▼

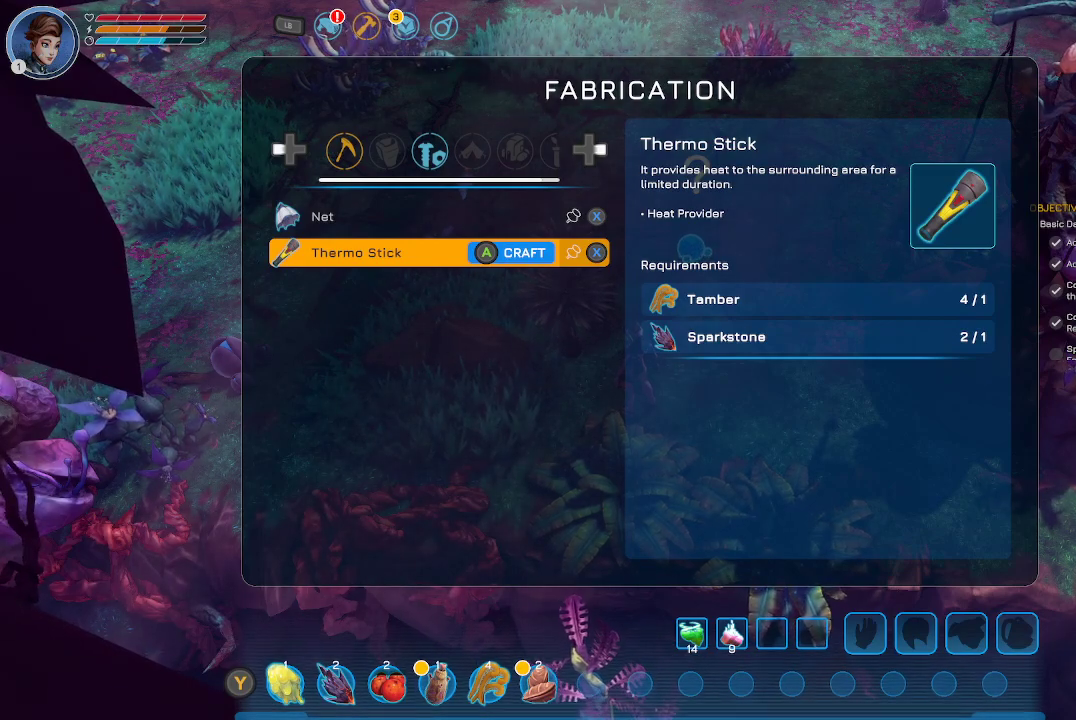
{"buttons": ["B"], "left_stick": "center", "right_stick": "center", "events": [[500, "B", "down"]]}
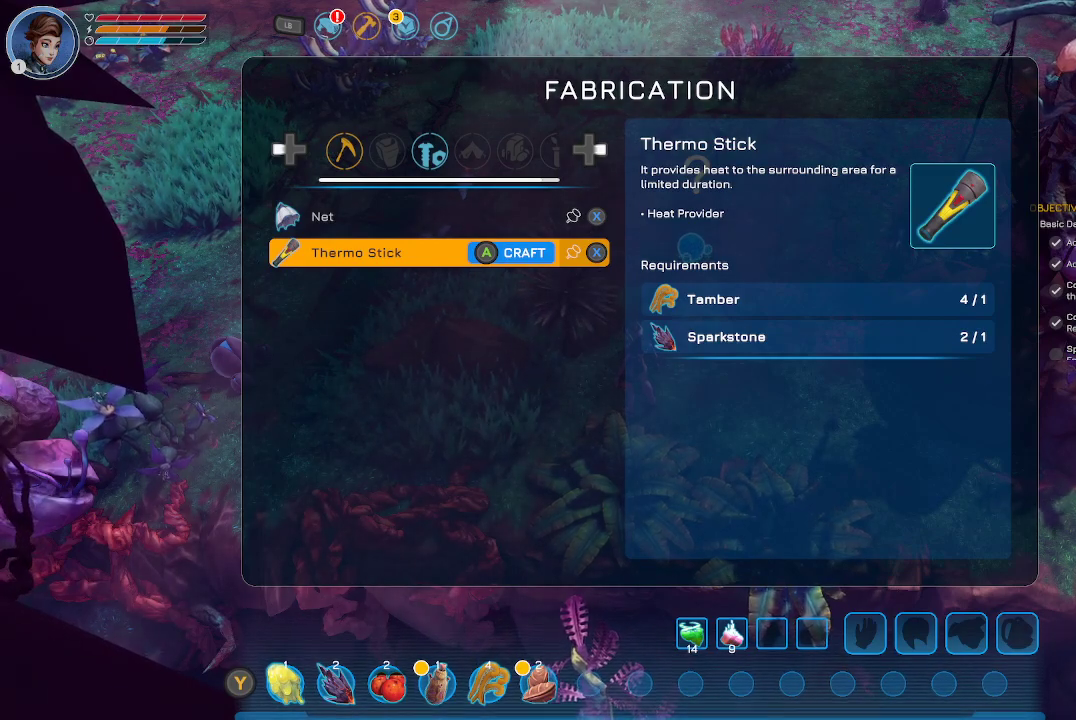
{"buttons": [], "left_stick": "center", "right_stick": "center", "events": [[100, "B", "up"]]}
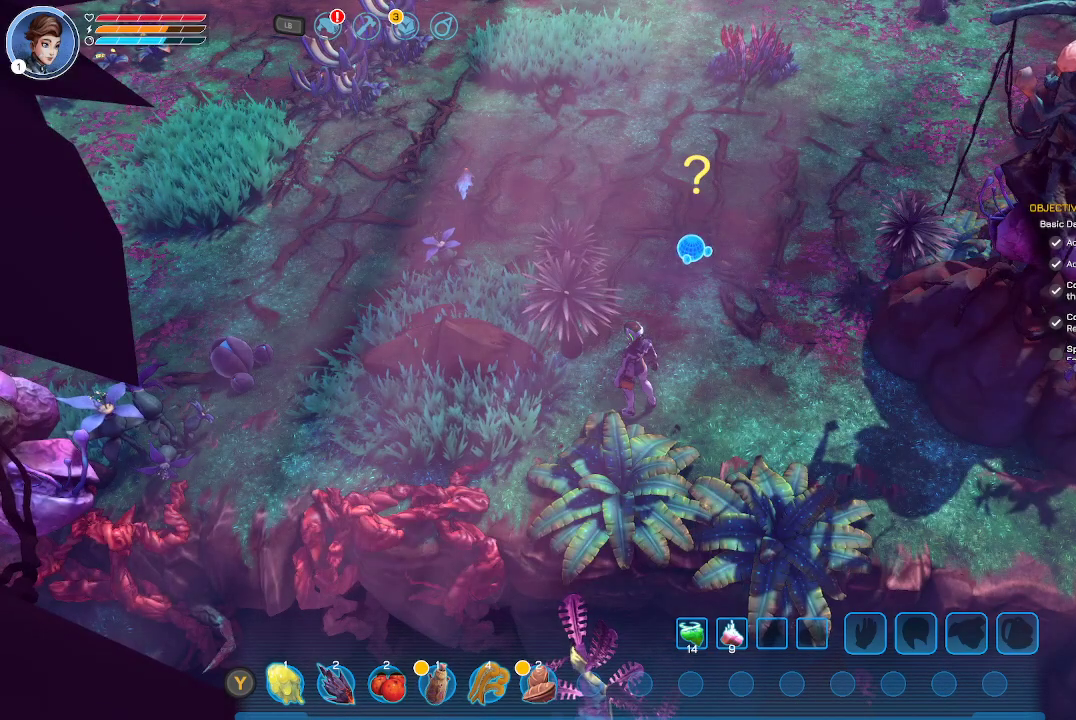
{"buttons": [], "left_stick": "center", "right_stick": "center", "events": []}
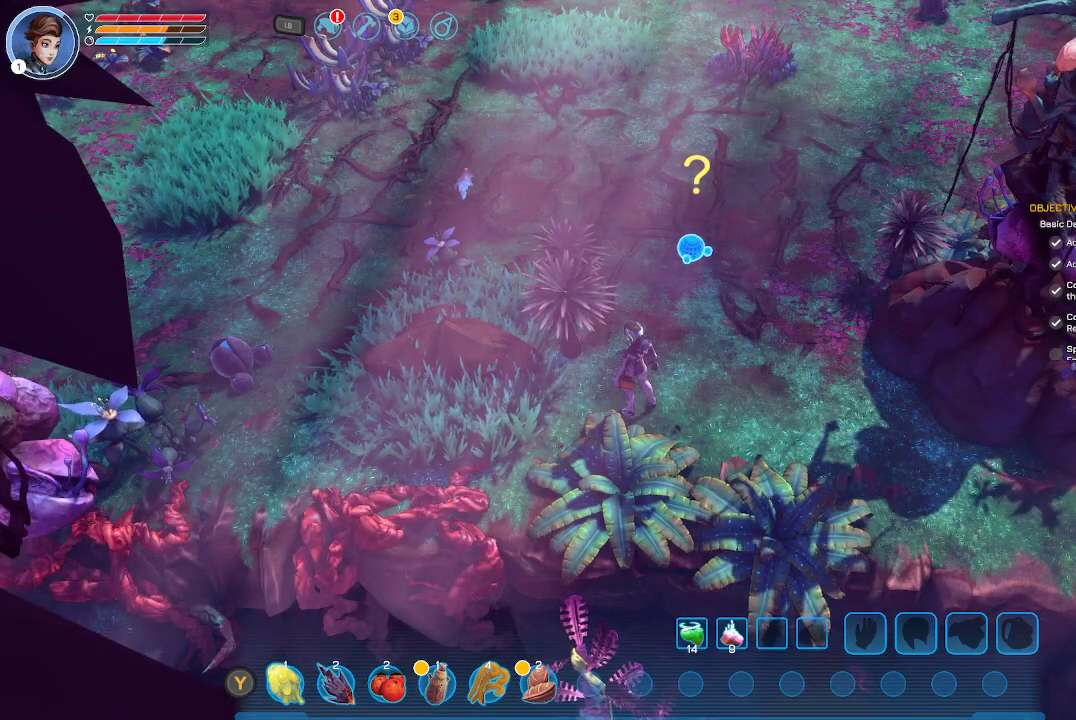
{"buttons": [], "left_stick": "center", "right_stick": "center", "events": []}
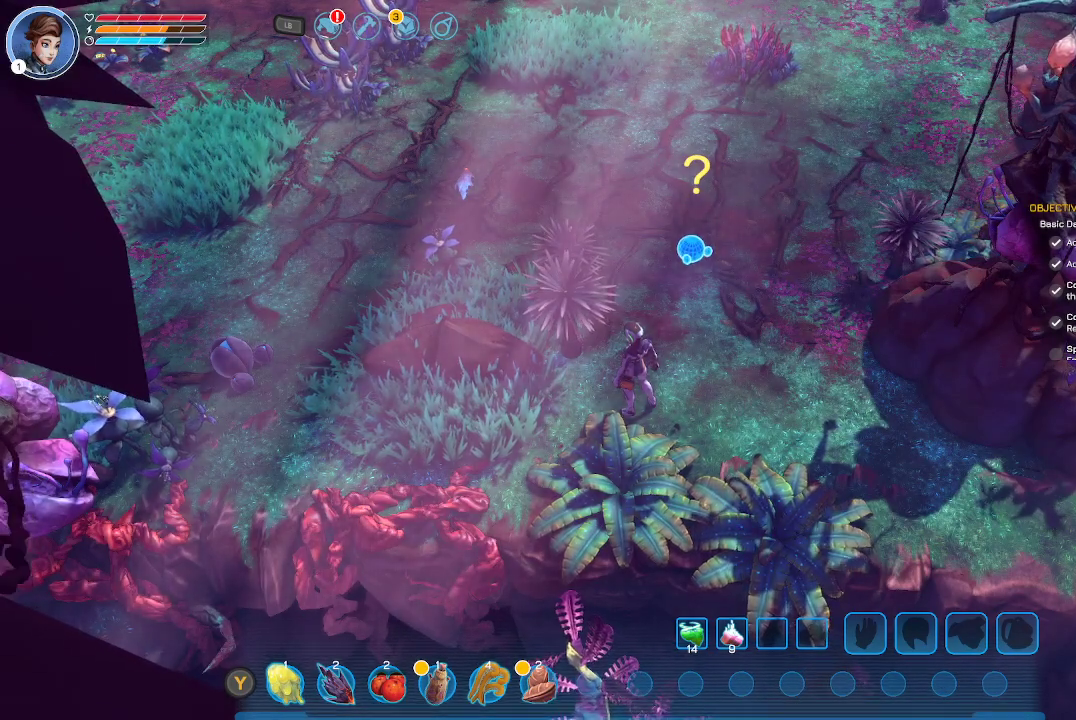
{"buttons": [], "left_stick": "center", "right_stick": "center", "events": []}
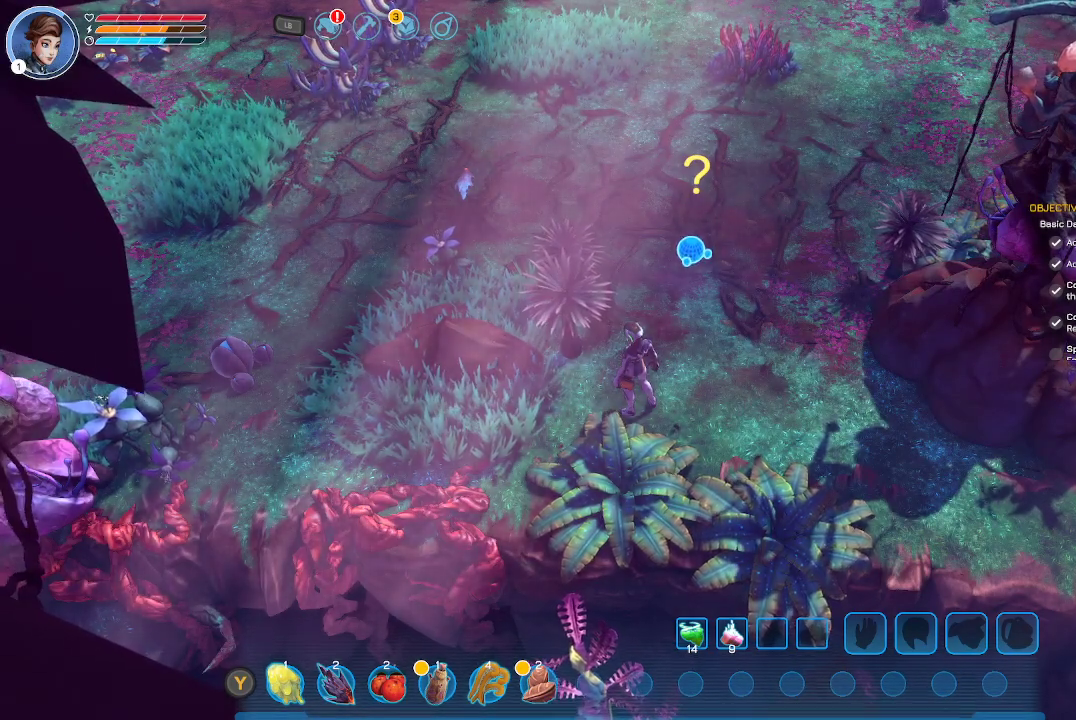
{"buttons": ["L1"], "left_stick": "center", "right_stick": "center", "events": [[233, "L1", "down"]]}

▲

Please give back every line above exactly as it stands, without pictures.

[The completed task]:
{"buttons": ["B"], "left_stick": "center", "right_stick": "center", "events": [[500, "B", "down"]]}
{"buttons": [], "left_stick": "center", "right_stick": "center", "events": [[100, "B", "up"]]}
{"buttons": [], "left_stick": "center", "right_stick": "center", "events": []}
{"buttons": [], "left_stick": "center", "right_stick": "center", "events": []}
{"buttons": [], "left_stick": "center", "right_stick": "center", "events": []}
{"buttons": ["L1"], "left_stick": "center", "right_stick": "center", "events": [[233, "L1", "down"]]}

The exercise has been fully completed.